Records provided »
=======
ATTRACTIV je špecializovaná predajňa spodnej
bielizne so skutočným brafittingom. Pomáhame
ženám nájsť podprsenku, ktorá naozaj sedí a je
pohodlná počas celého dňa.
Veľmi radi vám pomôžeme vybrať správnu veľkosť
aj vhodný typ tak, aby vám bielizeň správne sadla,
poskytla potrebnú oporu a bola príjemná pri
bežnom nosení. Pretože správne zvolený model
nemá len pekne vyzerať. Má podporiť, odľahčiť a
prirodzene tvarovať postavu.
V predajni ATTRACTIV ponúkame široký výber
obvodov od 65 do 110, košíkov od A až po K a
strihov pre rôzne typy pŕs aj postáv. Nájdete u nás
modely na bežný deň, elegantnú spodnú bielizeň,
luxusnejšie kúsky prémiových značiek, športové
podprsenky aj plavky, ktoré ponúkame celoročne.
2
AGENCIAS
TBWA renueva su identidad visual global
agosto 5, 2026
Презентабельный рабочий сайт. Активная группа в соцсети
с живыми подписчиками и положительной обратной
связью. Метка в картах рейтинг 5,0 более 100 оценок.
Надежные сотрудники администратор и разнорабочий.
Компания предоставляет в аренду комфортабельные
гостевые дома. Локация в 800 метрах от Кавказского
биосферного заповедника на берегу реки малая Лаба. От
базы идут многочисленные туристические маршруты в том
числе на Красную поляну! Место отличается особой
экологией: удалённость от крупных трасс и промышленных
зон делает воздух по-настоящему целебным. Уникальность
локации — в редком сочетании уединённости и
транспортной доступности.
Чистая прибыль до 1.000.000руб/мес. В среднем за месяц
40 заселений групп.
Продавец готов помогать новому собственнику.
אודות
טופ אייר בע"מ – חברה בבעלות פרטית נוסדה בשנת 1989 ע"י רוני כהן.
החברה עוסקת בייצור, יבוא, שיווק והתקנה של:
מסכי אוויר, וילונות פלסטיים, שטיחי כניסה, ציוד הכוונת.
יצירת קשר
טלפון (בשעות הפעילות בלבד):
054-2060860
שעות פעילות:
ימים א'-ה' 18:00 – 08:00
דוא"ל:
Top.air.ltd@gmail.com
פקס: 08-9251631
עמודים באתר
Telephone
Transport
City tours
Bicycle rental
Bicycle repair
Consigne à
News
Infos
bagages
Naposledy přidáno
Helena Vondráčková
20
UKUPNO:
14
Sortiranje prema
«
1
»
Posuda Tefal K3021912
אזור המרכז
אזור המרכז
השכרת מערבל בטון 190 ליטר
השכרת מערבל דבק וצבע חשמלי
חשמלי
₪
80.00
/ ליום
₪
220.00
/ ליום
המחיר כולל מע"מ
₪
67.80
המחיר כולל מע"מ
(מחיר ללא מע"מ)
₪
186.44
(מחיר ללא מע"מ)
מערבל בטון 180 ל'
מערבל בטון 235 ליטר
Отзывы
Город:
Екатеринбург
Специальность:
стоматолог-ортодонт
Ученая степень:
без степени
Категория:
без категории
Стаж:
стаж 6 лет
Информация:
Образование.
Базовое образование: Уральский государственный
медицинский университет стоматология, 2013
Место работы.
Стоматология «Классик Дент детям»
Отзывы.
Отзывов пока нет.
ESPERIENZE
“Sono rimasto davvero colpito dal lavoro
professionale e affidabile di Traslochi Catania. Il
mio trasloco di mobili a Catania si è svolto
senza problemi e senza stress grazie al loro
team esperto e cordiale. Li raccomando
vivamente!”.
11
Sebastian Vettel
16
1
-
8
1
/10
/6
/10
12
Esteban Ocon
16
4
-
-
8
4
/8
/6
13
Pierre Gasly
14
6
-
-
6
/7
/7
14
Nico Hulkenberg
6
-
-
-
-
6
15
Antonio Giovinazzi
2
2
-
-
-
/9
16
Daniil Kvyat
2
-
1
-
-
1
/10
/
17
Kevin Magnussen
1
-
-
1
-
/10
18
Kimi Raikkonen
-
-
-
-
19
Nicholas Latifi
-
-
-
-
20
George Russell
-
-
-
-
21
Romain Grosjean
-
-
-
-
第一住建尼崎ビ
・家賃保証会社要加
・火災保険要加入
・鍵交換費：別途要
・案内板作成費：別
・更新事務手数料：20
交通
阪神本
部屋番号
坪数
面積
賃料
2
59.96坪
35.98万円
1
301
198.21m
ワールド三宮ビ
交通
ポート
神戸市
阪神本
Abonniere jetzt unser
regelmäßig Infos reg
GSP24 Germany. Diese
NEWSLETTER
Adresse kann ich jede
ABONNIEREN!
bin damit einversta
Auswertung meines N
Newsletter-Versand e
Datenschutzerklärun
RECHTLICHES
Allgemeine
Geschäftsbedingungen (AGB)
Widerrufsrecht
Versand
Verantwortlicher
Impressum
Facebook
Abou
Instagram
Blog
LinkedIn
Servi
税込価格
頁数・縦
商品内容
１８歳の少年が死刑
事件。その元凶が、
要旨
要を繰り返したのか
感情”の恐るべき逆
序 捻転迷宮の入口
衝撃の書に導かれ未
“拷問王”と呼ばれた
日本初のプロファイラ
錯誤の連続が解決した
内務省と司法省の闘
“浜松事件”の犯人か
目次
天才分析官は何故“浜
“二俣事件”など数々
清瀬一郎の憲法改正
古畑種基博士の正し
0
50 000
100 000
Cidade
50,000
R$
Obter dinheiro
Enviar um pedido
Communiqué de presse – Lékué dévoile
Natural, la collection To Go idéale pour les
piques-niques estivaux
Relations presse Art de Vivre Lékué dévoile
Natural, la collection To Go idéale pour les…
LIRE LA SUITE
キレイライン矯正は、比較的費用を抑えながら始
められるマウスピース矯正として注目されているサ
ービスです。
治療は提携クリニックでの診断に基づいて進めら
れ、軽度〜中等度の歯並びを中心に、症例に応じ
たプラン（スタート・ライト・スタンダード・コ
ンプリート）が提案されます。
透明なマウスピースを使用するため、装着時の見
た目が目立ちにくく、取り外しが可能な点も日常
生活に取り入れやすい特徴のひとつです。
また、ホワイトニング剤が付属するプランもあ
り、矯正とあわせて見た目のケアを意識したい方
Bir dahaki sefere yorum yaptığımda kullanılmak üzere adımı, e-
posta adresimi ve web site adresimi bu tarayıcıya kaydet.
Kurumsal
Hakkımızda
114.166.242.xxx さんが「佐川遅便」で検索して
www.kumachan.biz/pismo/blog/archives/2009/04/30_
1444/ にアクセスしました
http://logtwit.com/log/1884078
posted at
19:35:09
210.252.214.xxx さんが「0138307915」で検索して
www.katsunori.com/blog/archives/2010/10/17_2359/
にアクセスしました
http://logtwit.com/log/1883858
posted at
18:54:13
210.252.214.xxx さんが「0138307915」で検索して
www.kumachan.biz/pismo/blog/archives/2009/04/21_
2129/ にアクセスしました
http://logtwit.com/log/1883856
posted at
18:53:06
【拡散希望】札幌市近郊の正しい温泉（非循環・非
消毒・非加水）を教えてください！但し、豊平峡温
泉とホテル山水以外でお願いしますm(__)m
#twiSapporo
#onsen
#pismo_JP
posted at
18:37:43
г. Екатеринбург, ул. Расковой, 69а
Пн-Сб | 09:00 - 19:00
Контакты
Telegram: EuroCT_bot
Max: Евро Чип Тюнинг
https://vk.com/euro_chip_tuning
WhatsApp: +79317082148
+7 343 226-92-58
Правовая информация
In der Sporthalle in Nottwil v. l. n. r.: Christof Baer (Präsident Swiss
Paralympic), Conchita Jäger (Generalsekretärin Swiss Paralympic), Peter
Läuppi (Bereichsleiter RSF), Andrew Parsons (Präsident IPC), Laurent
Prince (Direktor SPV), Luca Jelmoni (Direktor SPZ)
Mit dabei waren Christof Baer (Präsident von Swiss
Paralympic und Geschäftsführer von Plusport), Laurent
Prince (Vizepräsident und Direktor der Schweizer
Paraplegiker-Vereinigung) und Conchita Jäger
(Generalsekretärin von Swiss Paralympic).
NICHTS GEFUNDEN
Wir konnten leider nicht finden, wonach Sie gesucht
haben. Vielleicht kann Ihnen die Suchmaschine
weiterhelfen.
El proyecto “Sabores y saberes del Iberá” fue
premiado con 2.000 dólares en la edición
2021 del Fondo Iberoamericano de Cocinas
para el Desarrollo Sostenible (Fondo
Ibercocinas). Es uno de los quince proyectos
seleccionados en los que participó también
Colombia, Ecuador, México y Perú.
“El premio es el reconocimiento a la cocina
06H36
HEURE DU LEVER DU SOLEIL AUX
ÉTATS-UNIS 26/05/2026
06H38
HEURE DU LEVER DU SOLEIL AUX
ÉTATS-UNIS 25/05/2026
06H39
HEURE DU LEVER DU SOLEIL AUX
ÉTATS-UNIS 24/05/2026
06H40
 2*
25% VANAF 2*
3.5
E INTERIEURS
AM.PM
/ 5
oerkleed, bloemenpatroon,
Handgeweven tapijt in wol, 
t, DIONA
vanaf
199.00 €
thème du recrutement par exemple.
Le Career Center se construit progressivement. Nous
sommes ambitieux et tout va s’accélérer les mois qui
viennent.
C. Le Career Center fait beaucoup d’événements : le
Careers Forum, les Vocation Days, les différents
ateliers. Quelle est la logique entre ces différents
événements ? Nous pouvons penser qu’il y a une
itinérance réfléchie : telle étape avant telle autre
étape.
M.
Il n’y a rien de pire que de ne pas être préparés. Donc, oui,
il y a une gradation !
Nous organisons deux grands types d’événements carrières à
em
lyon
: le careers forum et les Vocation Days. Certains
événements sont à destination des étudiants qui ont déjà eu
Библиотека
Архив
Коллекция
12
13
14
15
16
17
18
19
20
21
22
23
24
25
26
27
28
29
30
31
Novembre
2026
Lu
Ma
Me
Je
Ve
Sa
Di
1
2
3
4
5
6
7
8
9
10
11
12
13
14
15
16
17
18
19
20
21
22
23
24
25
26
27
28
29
=======
What the task asks » Go through the records above and copy each line where "השכרת" is found.

Answer for this exercise »
השכרת מערבל בטון 190 ליטר
השכרת מערבל דבק וצבע חשמלי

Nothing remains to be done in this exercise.